Acto seguido, sin casi dar tregua, la oveja inflable –marca de la casa– vaticina que nos encontramos ante el momento ‘Animals’, disco que Pink Floyd grabó en 1977 como una alegoría del Animal Farm de George Orwell. ‘Sheep’, la pieza elegida por Waters, suena igual de rabiosa, contundente y pletórica que antaño.

En la segunda parte, ‘The Wall’ domina la escena y la iconografía. Las guitarras adquieren protagonismo. ‘In The Flesh?’ o ‘Run Like Hell’, con el icónico cerdo volador sobre el escenario rebasan el voltaje.
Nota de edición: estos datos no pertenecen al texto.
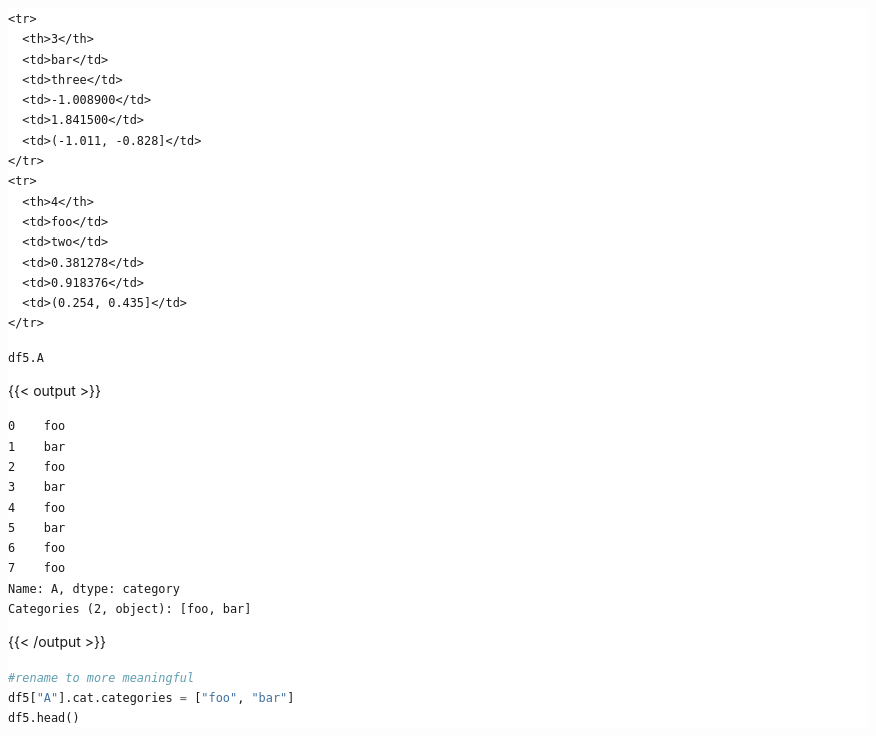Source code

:    <tr>
      <th>3</th>
      <td>bar</td>
      <td>three</td>
      <td>-1.008900</td>
      <td>1.841500</td>
      <td>(-1.011, -0.828]</td>
    </tr>
    <tr>
      <th>4</th>
      <td>foo</td>
      <td>two</td>
      <td>0.381278</td>
      <td>0.918376</td>
      <td>(0.254, 0.435]</td>
    </tr>
  </tbody>
</table>
</div>



```python
df5.A
```




{{< output >}}
```nb-output
0    foo
1    bar
2    foo
3    bar
4    foo
5    bar
6    foo
7    foo
Name: A, dtype: category
Categories (2, object): [foo, bar]
```
{{< /output >}}



```python
#rename to more meaningful
df5["A"].cat.categories = ["foo", "bar"]
df5.head()
```




<div>
<style scoped>
    .dataframe tbody tr th:only-of-type {
        vertical-align: middle;
    }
Pero el momento realmente sublime de la noche llega con los primeros compases de ‘Us And Them’. Etérea y atmosférica nos recuerda que nos adentramos en la fase ‘The Dark Side Of The Moon’, a día de hoy uno de los discos más vendidos de todos los tiempos cuyo legado e influencia sigue muy vigente a juzgar por los aplausos y vítores. ‘Money’, y la suite final del disco con ‘Brain Damage’ o la épica ‘Eclipse’ elevan el espíritu. Estamos ante una liturgia irrepetible.

Acompañado de una banda notable de músicos, Roger Waters demostró a su paso por Madrid que para ser una leyenda no basta solo con el repertorio.
Él posee algo que muy pocos músicos poseen: carisma, eternidad y un cierto punto de religiosidad para establecer una comunión casi mística con su público. No es fácil ser Roger Waters.